Just to provide some more info. Attached are two images. One is the pdf viewed via Preview. It is 11.7 MB and you can see the blue highlights where all of the text is selectable. The other image is after importing it into DT. It is 98.1 MB and the same page only gets selected as an image. Plus, you can see that text which was previously highlighted does not have the actual content of the highlighted annotation/text. When first highlighted, it shows up as the actual text under annotation content. However, after the change/conversion (a conversion which automatically occurs) of the document, the text of the quote goes away.
I can confirm it does the same thing for me (only tried first one). Looks like it drops the OCR text, I get Log saying No Text. i don’t think it’s a DT issue as PDFpen also dropped the text after first showing it in the preview layer, now all I see is this…
Trying flatten in PDFpen and re-OCRing via DT.
[I cropped page size beforehand]
Thanks for the help troubleshooting. It sounds like you are running into the same problem. I appreciate the collaboration.
That’s odd that the scan quality would create an OCR problem when the text is editable and searchable straight from the Google Books pdf and is only 6-7 MB. I can highlight, search, and copy/paste text straight from Preview. So the pdf is already editable prior to importing it into DT.
Any idea how to stop DT from running (what seems to be an automatic conversion)? Or any idea why it increases the size almost tenfold when it is already searchable? It seems a shame to have so much space taken up when the file is so small and editable prior to the DT import.
I searched another thread related to this issue. It seems a small sized pdf (6-7 MB) when it is imported into DT with show up under “Kind” as a “PDF+Text” document. As long as the document stays like this, it seems to be editable, searchable, and highlightable. (Note: Such pdf has already been OCRed prior to DT import).
When the text is highlighted, it shows up in the annotation column.
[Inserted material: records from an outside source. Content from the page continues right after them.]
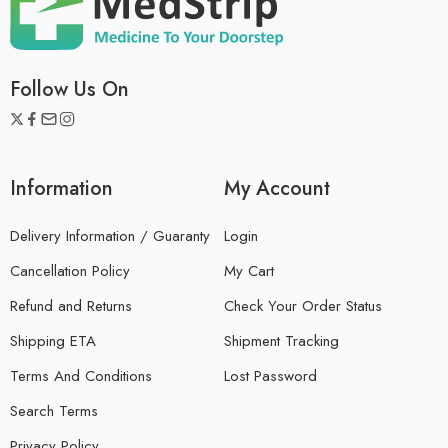
Follow Us On
Information
My Account
Delivery Information / Guaranty
Login
Cancellation Policy
My Cart
Refund and Returns
Check Your Order Status
Shipping ETA
Shipment Tracking
Terms And Conditions
Lost Password
Search Terms
Privacy Policy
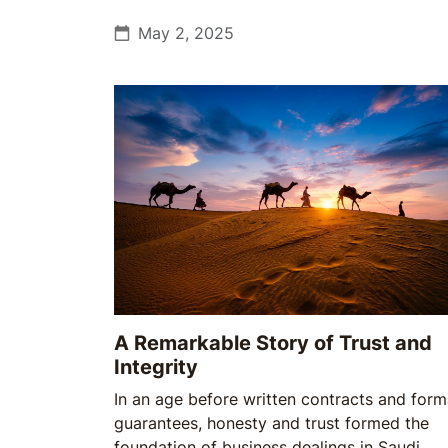
May 2, 2025
A Remarkable Story of Trust and
Integrity
In an age before written contracts and form
guarantees, honesty and trust formed the
foundation of business dealings in Saudi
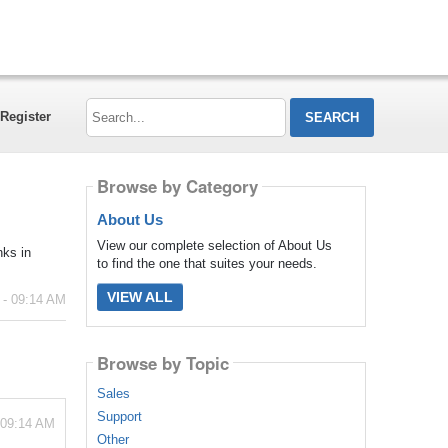
Search...
Register
Browse by Category
About Us
View our complete selection of About Us
nks in
to find the one that suites your needs.
VIEW ALL
 - 09:14 AM
Browse by Topic
Sales
Support
 09:14 AM
Other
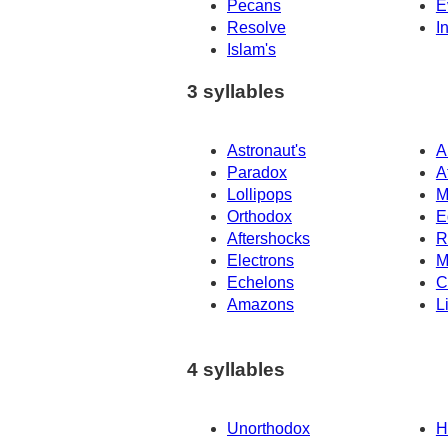
Pecans
E
Resolve
I
Islam's
3 syllables
Astronaut's
A
Paradox
A
Lollipops
M
Orthodox
E
Aftershocks
R
Electrons
M
Echelons
C
Amazons
L
4 syllables
Unorthodox
H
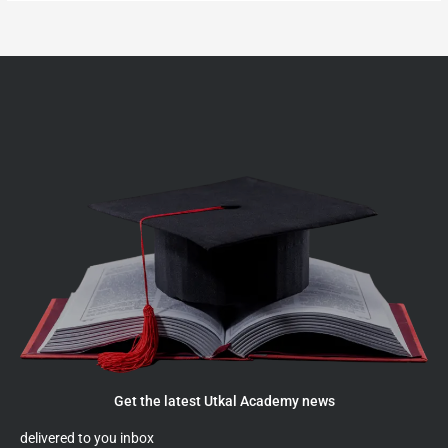
Get the latest Utkal Academy news
delivered to you inbox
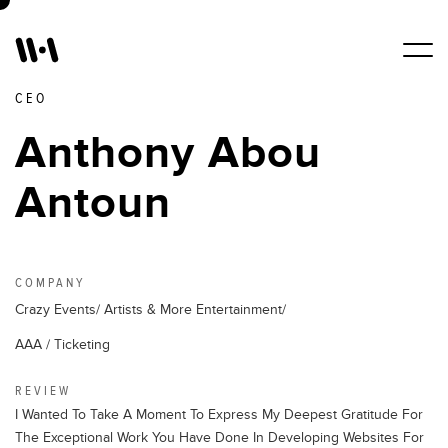
CEO
Work
Anthony Abou
Antoun
Services
About Us
COMPANY
Crazy Events/ Artists & More Entertainment/
Blogs
AAA / Ticketing
REVIEW
Contact Us
I Wanted To Take A Moment To Express My Deepest Gratitude For
The Exceptional Work You Have Done In Developing Websites For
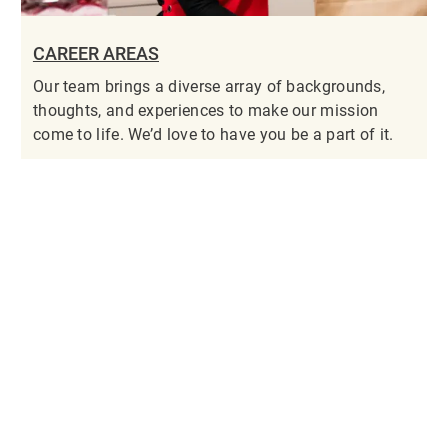
CAREER AREAS
Our team brings a diverse array of backgrounds,
thoughts, and experiences to make our mission
come to life. We’d love to have you be a part of it.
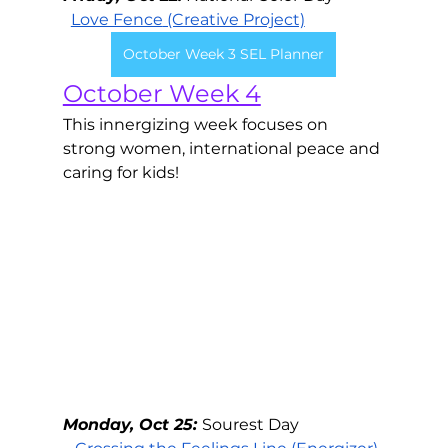
Love Fence
 (Creative Project)
October Week 3 SEL Planner
October Week 4
This innergizing week focuses on 
strong women, international peace and 
caring for kids!
Monday, Oct 25: 
Sourest Day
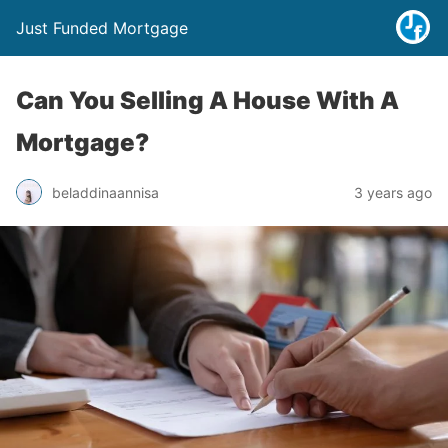
Just Funded Mortgage
Can You Selling A House With A
Mortgage?
beladdinaannisa
3 years ago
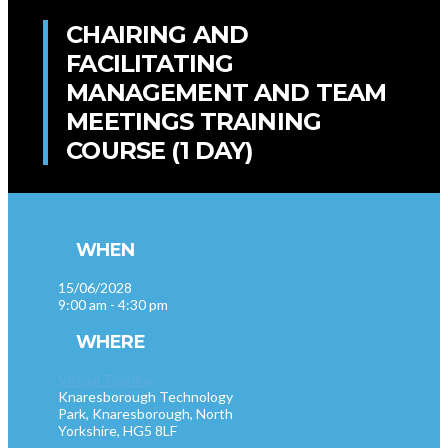
CHAIRING AND
FACILITATING
MANAGEMENT AND TEAM
MEETINGS TRAINING
COURSE (1 DAY)
WHEN
15/06/2028
9:00 am - 4:30 pm
WHERE
Virtual Training
Knaresborough Technology
Park, Knaresborough, North
Yorkshire, HG5 8LF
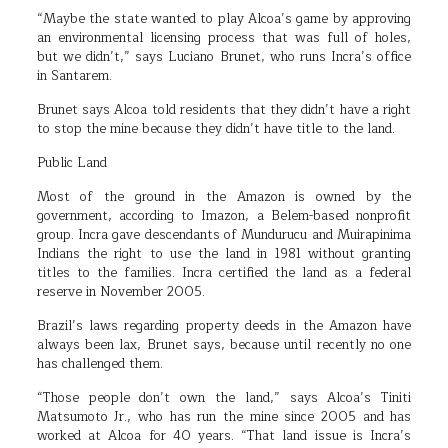
“Maybe the state wanted to play Alcoa’s game by approving
an environmental licensing process that was full of holes,
but we didn’t,” says Luciano Brunet, who runs Incra’s office
in Santarem.
Brunet says Alcoa told residents that they didn’t have a right
to stop the mine because they didn’t have title to the land.
Public Land
Most of the ground in the Amazon is owned by the
government, according to Imazon, a Belem-based nonprofit
group. Incra gave descendants of Mundurucu and Muirapinima
Indians the right to use the land in 1981 without granting
titles to the families. Incra certified the land as a federal
reserve in November 2005.
Brazil’s laws regarding property deeds in the Amazon have
always been lax, Brunet says, because until recently no one
has challenged them.
“Those people don’t own the land,” says Alcoa’s Tiniti
Matsumoto Jr., who has run the mine since 2005 and has
worked at Alcoa for 40 years. “That land issue is Incra’s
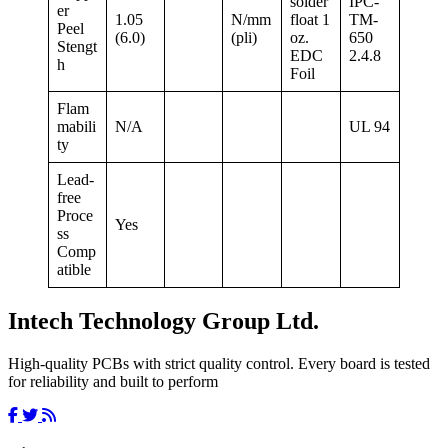
solder
IPC-
er
1.05
N/mm
float 1
TM-
Peel
(6.0)
(pli)
oz.
650
Stengt
EDC
2.4.8
h
Foil
Flam
mabili
N/A
UL 94
ty
Lead-
free
Proce
Yes
ss
Comp
atible
Intech Technology Group Ltd.
High-quality PCBs with strict quality control. Every board is tested
for reliability and built to perform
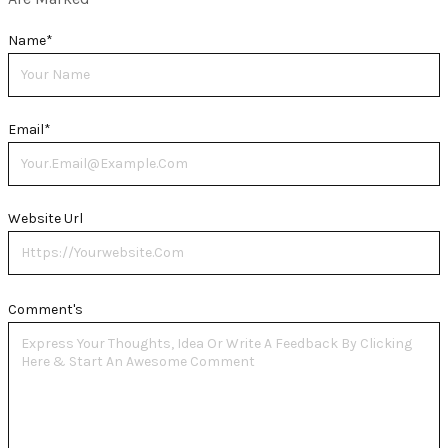
Name
*
Email
*
Website Url
Comment's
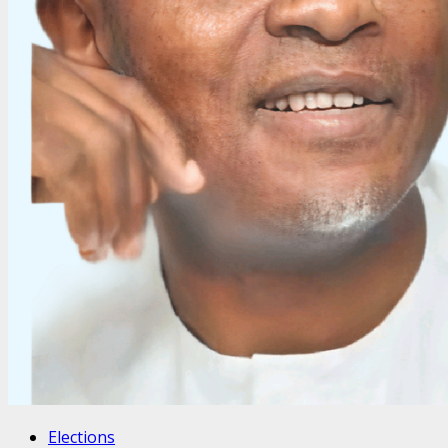
Elections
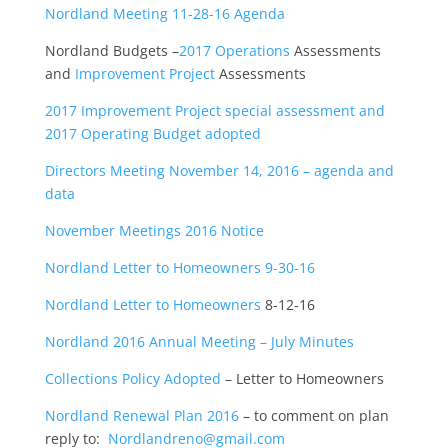
Nordland Meeting 11-28-16 Agenda
Nordland Budgets –
2017 Operations
Assessments
and
Improvement Project
Assessments
2017 Improvement Project special assessment and
2017 Operating Budget adopted
Directors Meeting November 14, 2016 – agenda and
data
November Meetings 2016 Notice
Nordland Letter to Homeowners 9-30-16
Nordland Letter to Homeowners
8-12-16
Nordland 2016 Annual Meeting – July Minutes
Collections Policy Adopted
– Letter to Homeowners
Nordland Renewal Plan 2016
– to comment on plan
reply to:
Nordlandreno@gmail.com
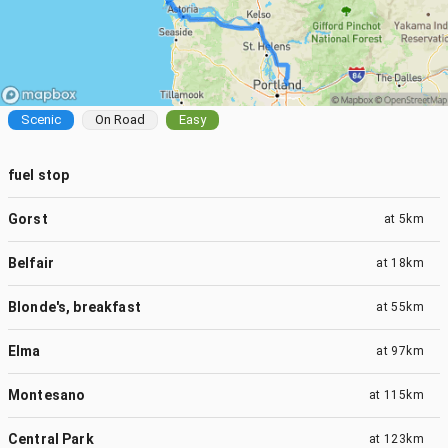
Scenic
On Road
Easy
fuel stop
Gorst
at
5km
Belfair
at
18km
Blonde's, breakfast
at
55km
Elma
at
97km
Montesano
at
115km
Central Park
at
123km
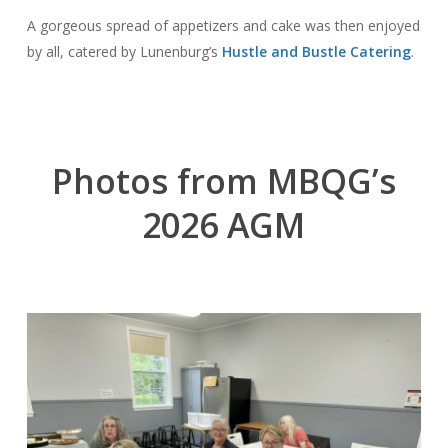
A gorgeous spread of appetizers and cake was then enjoyed
by all, catered by Lunenburg’s
Hustle and Bustle Catering
.
Photos from MBQG’s
2026 AGM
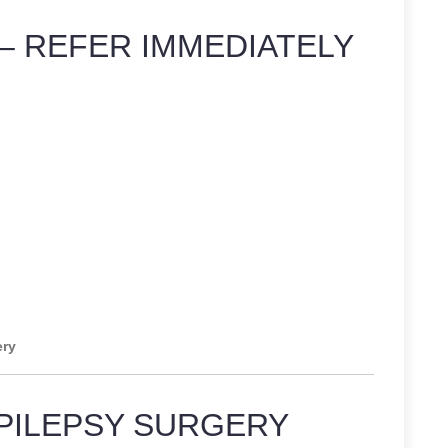
– REFER IMMEDIATELY
ery
PILEPSY SURGERY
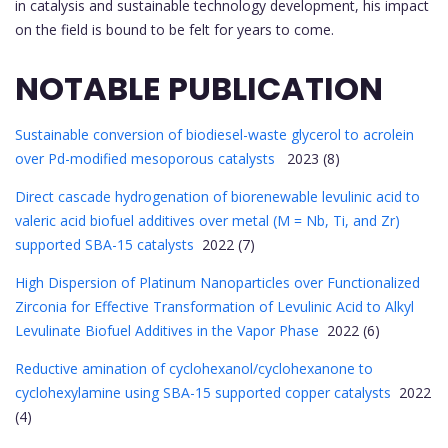
in catalysis and sustainable technology development, his impact
on the field is bound to be felt for years to come.
NOTABLE PUBLICATION
Sustainable conversion of biodiesel-waste glycerol to acrolein
over Pd-modified mesoporous catalysts
2023 (8)
Direct cascade hydrogenation of biorenewable levulinic acid to
valeric acid biofuel additives over metal (M = Nb, Ti, and Zr)
supported SBA-15 catalysts
2022 (7)
High Dispersion of Platinum Nanoparticles over Functionalized
Zirconia for Effective Transformation of Levulinic Acid to Alkyl
Levulinate Biofuel Additives in the Vapor Phase
2022 (6)
Reductive amination of cyclohexanol/cyclohexanone to
cyclohexylamine using SBA-15 supported copper catalysts
2022
(4)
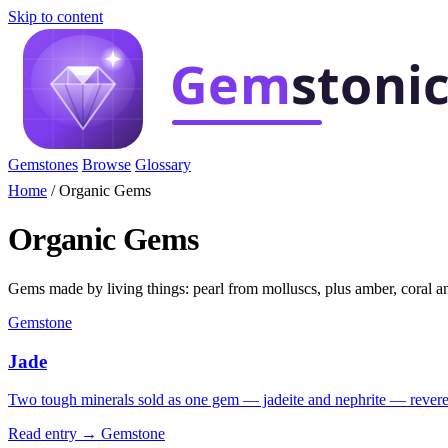
Skip to content
Gemstones
Browse
Glossary
Home
/
Organic Gems
Organic Gems
Gems made by living things: pearl from molluscs, plus amber, coral an
Gemstone
Jade
Two tough minerals sold as one gem — jadeite and nephrite — revere
Read entry →
Gemstone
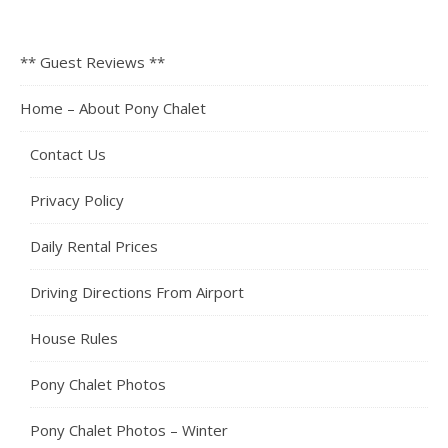
** Guest Reviews **
Home – About Pony Chalet
Contact Us
Privacy Policy
Daily Rental Prices
Driving Directions From Airport
House Rules
Pony Chalet Photos
Pony Chalet Photos – Winter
However, shortly thereafter (maybe because of editing the document or DT’s automated process), the document looks to automatically convert and it turns in the “Kind” column to a “PDF document.”
It is after this “conversion” that the problems result: size increases, text becomes invisible, and annotations become blank. The thread addressing this was nearly two years ago and said it was addressed in a newer version of DT. However, this does not seem to be the case. Unless I am missing something.
Only editing the document should modify it, the output is completely controlled by macOS’ PDFkit framework. Therefore the only workaround would be to use a third-party PDF editor in this case which doesn’t use the PDFKit (e.g. Preview and Skim use it too).